About three weeks ago, one of my townie friends, Mr Suzuki, contacted me over a matter of some import. We had had close ties over the past four years, organizing Nanporo "Town Meetings" (see above elections link), albeit with decreasing frequency given my busyness with the Otaru Onsen lawsuit (http://www.debito.org/otarulawsuit.html) and publishing a book on it. (http://www.debito.org/publications.html). Mr Suzuki, who suddenly decided to run for mayor, suggested we also get somebody from our part of Nanporo, XXXX Machi, to run for a council seat. The time was nigh to steer the town in a different direction again.
Background on the electorate: Nanporo, population around 9500 souls, was once Hokkaido's fastest-growing town. The former mayor, on a ruse to increase the town tax base, lured urban families here with cheap government loans for big houses on large parcels of land. Ten years of this produced a new electorate, split between new bed-towners (40%), farmers (30%), and generational geriatric businessmen (30%).
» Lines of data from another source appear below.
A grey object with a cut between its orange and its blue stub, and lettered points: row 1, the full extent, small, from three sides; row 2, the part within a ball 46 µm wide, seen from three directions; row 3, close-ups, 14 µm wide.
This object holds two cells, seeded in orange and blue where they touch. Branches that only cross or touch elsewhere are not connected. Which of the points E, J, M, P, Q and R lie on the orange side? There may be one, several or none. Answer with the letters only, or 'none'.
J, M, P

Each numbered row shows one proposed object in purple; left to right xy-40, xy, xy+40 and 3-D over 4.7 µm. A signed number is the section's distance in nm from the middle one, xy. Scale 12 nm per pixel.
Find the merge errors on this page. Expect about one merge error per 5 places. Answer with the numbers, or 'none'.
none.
Nanporo's town council representation, however, remained static. Out of 16 seats, only one has up to now been a bed-towner--the rest being farmers (supplementing their decreasing income with a 3,000,000 yen annual councillor salary) and local businessmen (ditto). Nobody seemed concerned that they had brought us all here, saddled us with some of the highest public service fees in Japan, yet reneged on promises to provide better secondary education (Nanporo's senior high school is one of the worst in Hokkaido; most bed-towners export their teenage kids) and a proper supermarket (even though fertile Nanporo specializes in cabbage, onions, and rice, Japan's byzantine distribution system means our local Noukyou shopping shack has few fresh veggies, let alone meat and fish; and with no nearby competition, they even charge extortionate prices). Result: apathy amidst the bed-towners, not to mention a high divorce and house-turnover rate. Nanporo's population has been slowly dropping due to an aging population and few new entrants (nobody thinks the government house loan agency is solvent without Nanporo town subsidies). The new mayor, although not a bad person, has turned out to be a bureaucrat with few novel or creative solutions. So this time the bed-towners decided to become candidates--six out of eighteen, running for fourteen seats this time. My wife, Sugawara Ayako, is one of them.
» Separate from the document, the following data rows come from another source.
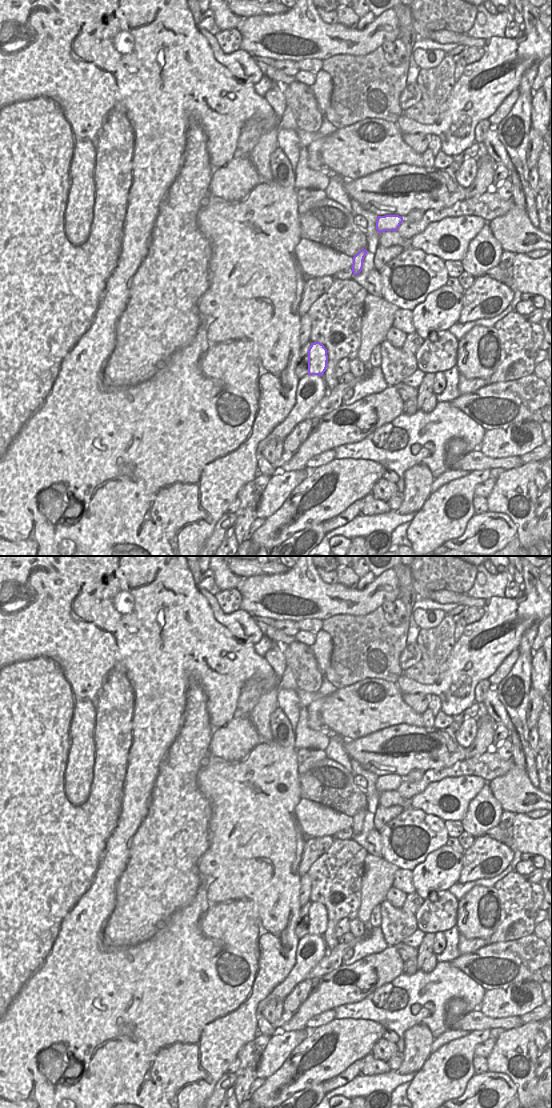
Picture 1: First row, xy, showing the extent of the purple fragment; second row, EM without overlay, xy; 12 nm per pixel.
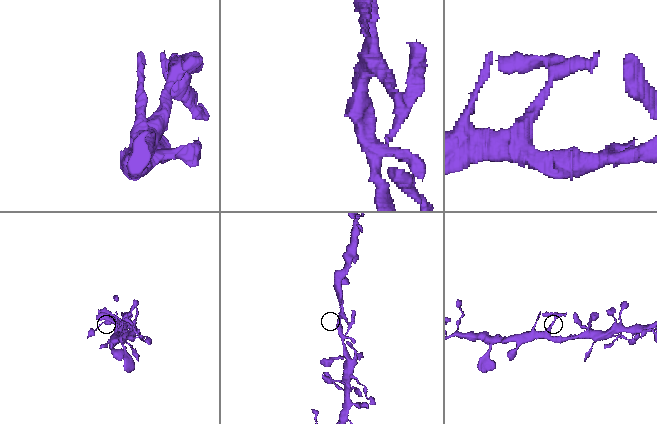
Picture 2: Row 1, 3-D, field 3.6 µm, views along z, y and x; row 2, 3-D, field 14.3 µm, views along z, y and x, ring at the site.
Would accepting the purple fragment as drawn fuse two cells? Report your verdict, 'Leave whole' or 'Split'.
Split

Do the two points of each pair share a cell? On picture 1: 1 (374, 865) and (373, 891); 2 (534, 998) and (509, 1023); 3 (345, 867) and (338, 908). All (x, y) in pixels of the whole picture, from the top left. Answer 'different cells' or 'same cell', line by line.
1: same cell
2: different cells
3: same cell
One question that may occur to the reader is: Why didn't I run? I am a Japanese citizen, after all. Simple answer: I decided against it because I already have enough to do, and can't read Japanese fast enough yet to be an effective public servant. Anyway, Ayako herself is plenty noteworthy. At 44, she is by far the youngest candidate (the other seventeen are all well into their second half-century), and one of only two women. She is also the only one clearly campaigning under issues of education, consumer choice, and increased overseas ties (she has even suggested a sister-city relationship with my hometown in Central New York, for educational exchanges). She is antipathetic to the perfunctory rural "bread-and-circuses" slogans (elderly care, preferential treatment for farming, and having the town stand alone financially in an era where indebted Japanese ghost towns are conglomerating). In fact, as far as we can see from all of the campaign pamphlets we received from rivals in the mail, only Ayako (who advertises herself as Nanporo's Joan of Arc. Seriously) has any substance to her public promises. (Most just have mug shots of candidates clenching fists and promising to fight for a brighter tomorrow; one guy even got all chummy, saying his favorite food was ramen, his favorite word "yume" (dream). Ayuh, my kinda guy.)
Since the original bed-towner councillor is retiring his seat, we thought Ayako has a pretty good chance of getting in--by appealing to the housewife vote (especially since the other woman is a member of the Japanese Communist Party, and a well-known do-nothing incumbent). There is also, for better or worse, the fact that she is known for being married to me, a kinda well-known do-everything. So she threw her hat into the ring.
TRYING TO RAISE SOME ISSUES, ANY ISSUES
I decided to stay as much in the background as possible during her campaign. If she was to be elected, I wanted it to be on her strengths, her merits, and her proposals, so that with the force of her convictions and a popular mandate she could be an effective councillor without any crutches. My job instead was to create a venue where the electorate could see that somebody out there has a real agenda for real problems. Not just homilies about ramen dreams. So like the one which contributed to the mayoral upset four years ago, I organized a forum where all the candidates could get together, parade a platform, and be asked questions from the floor.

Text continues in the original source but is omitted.